Pop, to two decimal places.

Canaan Smith – Love You Like That

Is Canaan Smith pretty? DISCUSS.


[Video][Website]
[4.38]

Anthony Easton: I am shallow enough that if he weren’t prettier, I would find this more vapid. It is really really vapid. Also, it tries to do the Sam Hunt style talk speech but doesn’t commit. In fact, this doesn’t commit to anything.
[4]

Alfred Soto: Thinner than a Hershey Kisses wrapper, more sincere than a bullfrog on a fence, “Love You Like That” hopes to woo that special someone with relentlessness. Graded on a curve because “steady” is not an adjective I’d use to describe a Tom Petty track.
[2]

Will Adams: He got me at the pretty city boys line; as someone who felt he could never compete with them, despite growing up in a big city himself, I can find comfort in Canaan Smith’s courage to admit his faults, and challenge my own anxiety in doing the same to that one special woman who makes my heart beat faster than Canaan Smith rolling the out similes.
[7]

Micha Cavaseno: OK, OK “Canaan”, let’s cut the bullshit.

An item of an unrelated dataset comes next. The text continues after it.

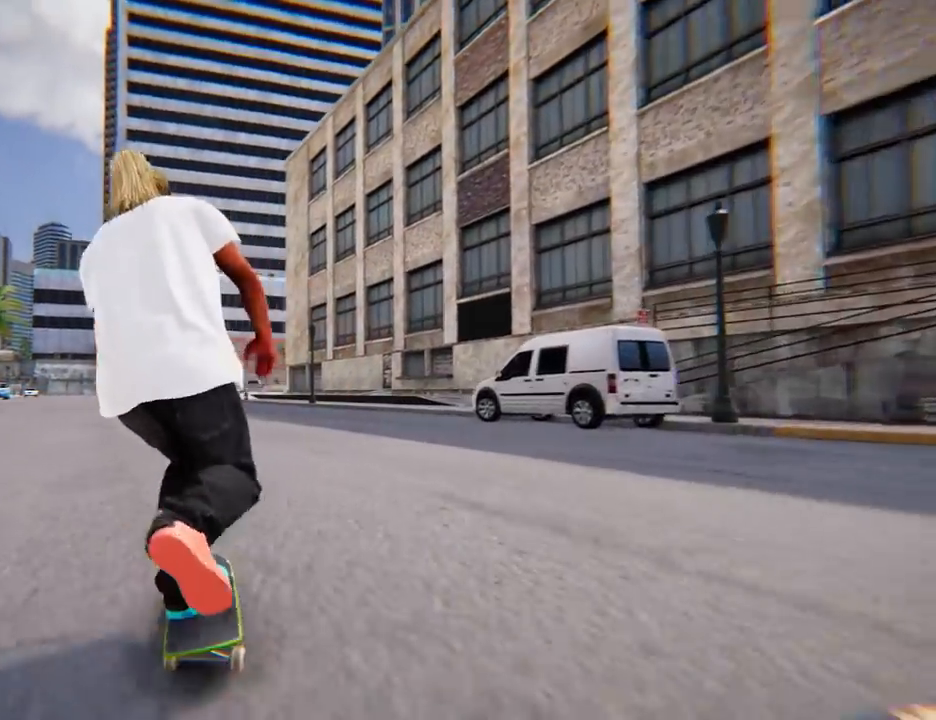
Gameplay with a controller (Xbox layout); each line is a JSON object with the inputs held at the frame after it. "events" lists button and stick changes between this image and that frame as [ms after this image, input, new state], when the widget could be followed in between. Not read: L3 R3.
{"buttons": ["A"], "left_stick": "right", "right_stick": "center", "events": [[33, "left_stick", "center"], [383, "left_stick", "right"]]}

You could never be a “pretty city boy,” but you are hardly bringing the grit and the grunt here. For all your Photoshopped-in sweat and chest hair, you might as well be Bon Jovi. This song, for all its cocksure strut, is some sub-“When The Children Cry” pop glam laziness. Couldn’t make it as an appliance delivery boy looking ass! How are you going to love her, fam? By singing like an impetuous puppy hopping from foot to foot, all goofy “Hey baby, I’m a real MAYNE” guffaw? People can find this cute if they want, but get this buffoon far from me.
[1]

Patrick St. Michel: I don’t expect contemporary country to transcend cliché, but I do expect it to at least sound fun while comparing yet another woman to yet another alcoholic beverage. Canaan Smith is all eye-rolling similes without any of the booze-soaked fun.
[1]

Ramzi Awn: As a Tennessee native, I can’t pretend that I don’t have a weakness for starry-eyed Nashville boys who are “more efficient in the dark.” Still, “Love You Like That” would be much more efficient if it didn’t sound so much like an Eagle-Eye Cherry comeback.  
[5]

Josh Langhoff: Canaan Smith is pretty and I’ll punch any city boy tells him otherwise. This is basically the half-time version of Thomas Rhett’s “Get Me Some of That,” slow and steady, and I’ll tell you what’s efficient in the dark: whatever combination of Nashville studio technology and Canaanite vocal crag produced the words “SLOOOOW” and “STROOOONG.” Reminds me of fellow Nashville pretty boy Michael W. Smith. That’s the spot!
[6]

Crystal Leww: God bless the newest wave of **~~sensitive~~** bro country that has been ushered in by the massive popularity of Sam Hunt. I will never not be enthralled by the small town boy who falls for the girl he doesn’t think that he can get. The posturing these boys do is centered around a different ideal of masculinity: slow, patient, steady, quiet strength, and their dynamic is also very us vs. them in regards to the slick city boys. Smith lets his insecurities fold in on themselves, and the result is painfully sweet and deeply vulnerable.